Calculating the expected value and standard error in the above example is not that difficult. You will be doing this as a homework assignment for this chapter. The key is to find the variance of \(\bar x\). That is, find \(V(\bar x)\) first. Then take the square root of it to find the SE.
All the plot and the definitions look very good, except that we have a major problem in our hand. The next section will expore those issues.
2.2 Some Questions to Ponder
1. Is it practically possible to know the shape of the sampling distribution
of a statatistic?
Answer - PART 1: In general, no.
Why?
Think about the process of constructing a sampling distribution. It require us to draw a LOT of samples from a population. Now imagine the time, energy and the costs associated with this process in real life. For example, suppose you want to know the sampling distribution of the average commute times in NYC for samples of size \(n=30\). You’ll have to visit the subway stations (randomly) and interview 30 people (randomly) to gather information about their commute times. Then, you need to do this again and again for about 10,000 times! This is highly impractical and time consuming. In fact, if you think about it, it is a complete waste of your time and resources. Because, you could have simply taken a large sample of size 30,000 instead of 10,000 samples of size 30! Now you might wonder how do we even attempt to find this sampling distrubution. That’s the second part of the answer.
Answer - PART 2: In some special cases we can find it.
How?
Long time ago (a very long time ago), statisticians have figured out that the statistics like the sample mean (averages in general), have a sampling ditribution which is normally distributed under some conditions. This fact is one of the celebrated theorems in statistics. It is called the Central Limit Theorem. It says that the sample mean \(\bar x\) follows a normal model with center beign at the true population mean. More precisely,
\[ \bar x \sim N(\mu , \frac{\sigma}{\sqrt n})\]

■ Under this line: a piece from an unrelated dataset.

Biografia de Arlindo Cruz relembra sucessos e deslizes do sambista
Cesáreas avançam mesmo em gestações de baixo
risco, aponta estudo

We will be studying this in Chapter 3.
Note: There are other statistics whose sampling distributions can be found usingtheoretical tools that are beyond the scope of this class. Math 351 and Math 352 is where we study them.
2. Is it possible to calculate the center (expected value), and standard error (SE)
of a sampling distribution?
Answer: In some cases, yes, we can find it.
For example, we already found this for \(\bar x\). As for the sample maximum , we can find the expected value and SE for the with some other tools that are beyond the scoope of this class.
In some cases, it is imposible to do this. This leads us to the final question.
3. Is there a reasonable way to get some sense about the shape, center, and spread
of the sampling distribution of a statistics?
Answer: Yes.
We appeal to a more modern method called the bootstrap method. We are going to learn this in Chapter 4.